# What you have to do:
Could you write out every one of the rows below word for word, leaving the pictures out?

-=-=-

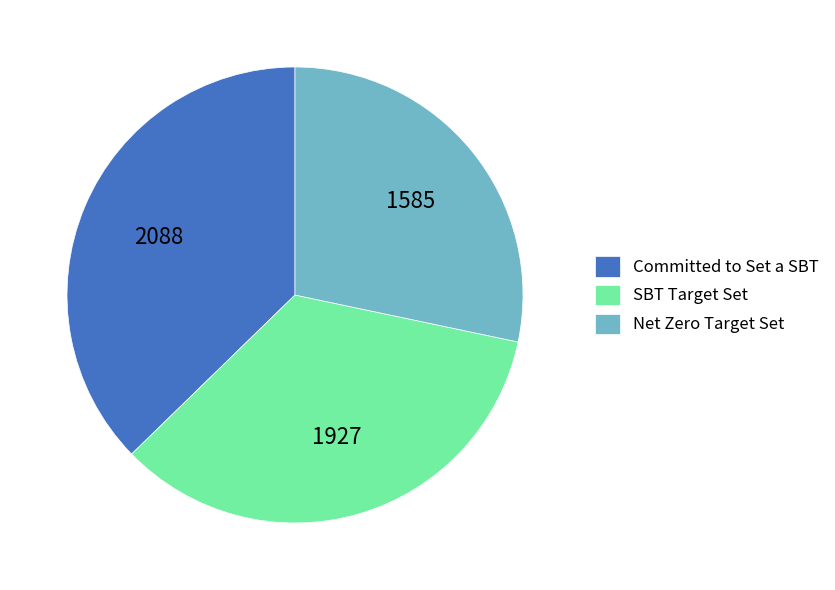

Does Net Zero Target Set account for over 50% of the chart?

No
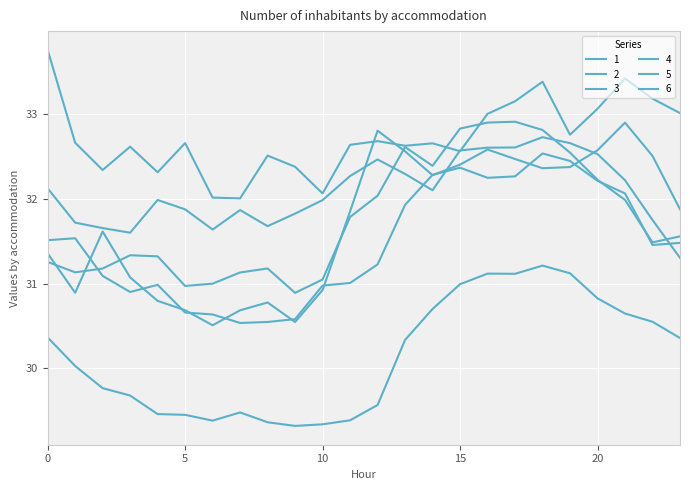

Does the chart display data point markers on the line(s)?

No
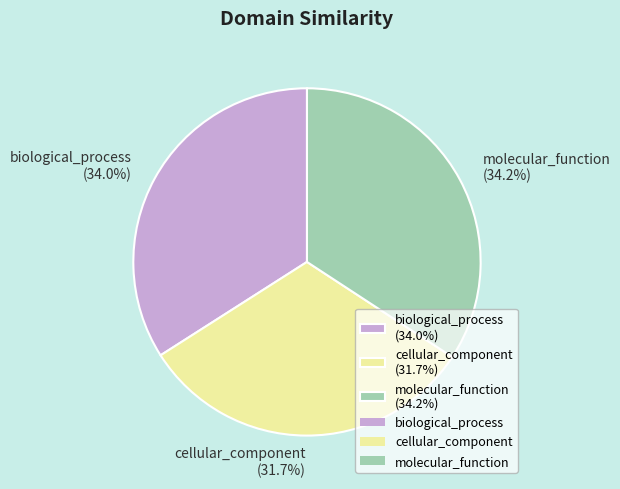

Does any single category account for the majority?

No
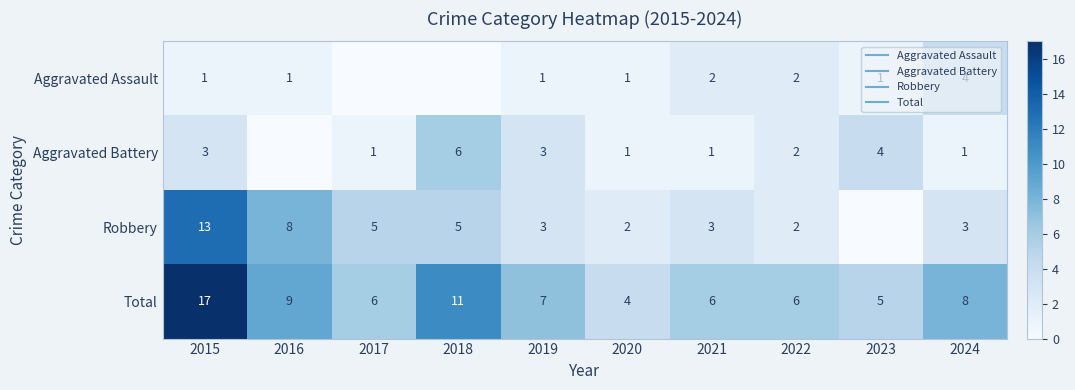

What is the spread (max minus min) of values at 2023?

5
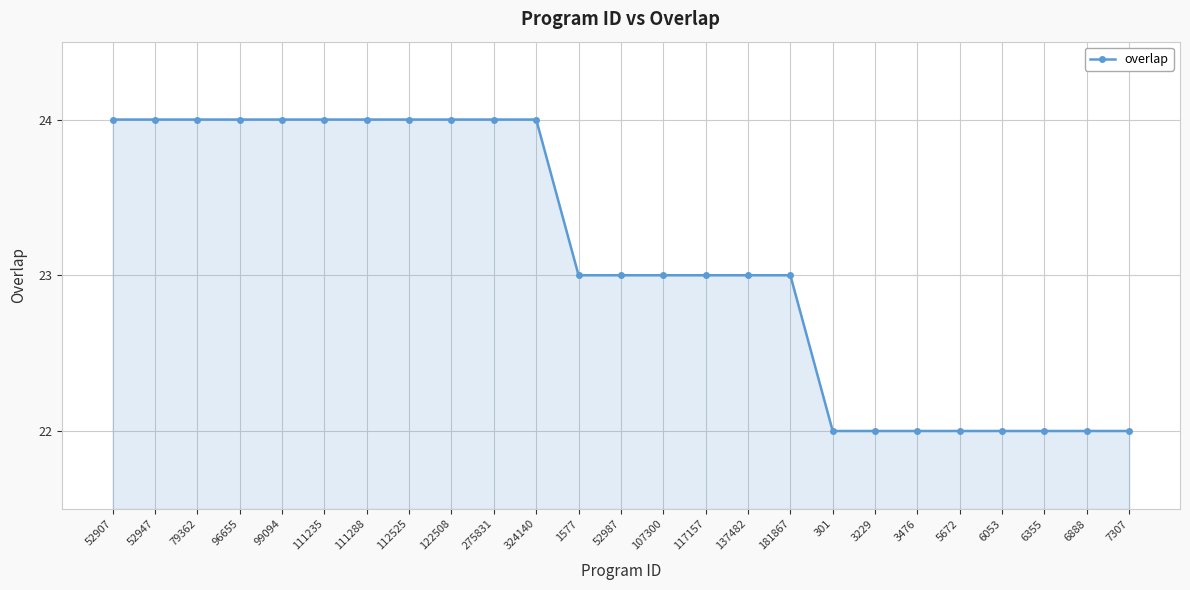

What is the difference between the second highest and second lowest values?

2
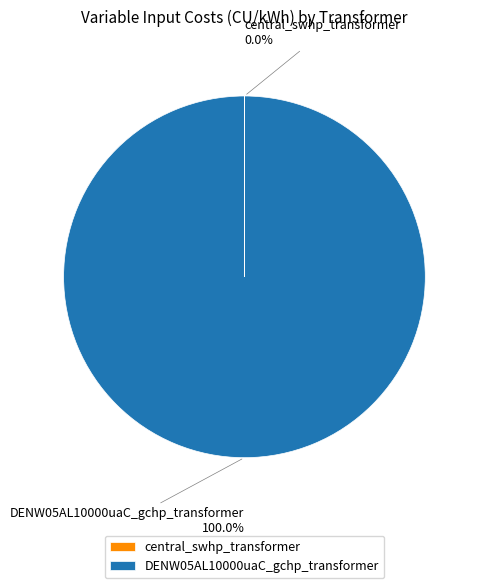

What is the largest slice in the pie chart?

DENW05AL10000uaC_gchp_transformer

-=-=-

# Response area:
Does Net Zero Target Set account for over 50% of the chart?

No

Does the chart display data point markers on the line(s)?

No

Does any single category account for the majority?

No

What is the spread (max minus min) of values at 2023?

5

What is the difference between the second highest and second lowest values?

2

What is the largest slice in the pie chart?

DENW05AL10000uaC_gchp_transformer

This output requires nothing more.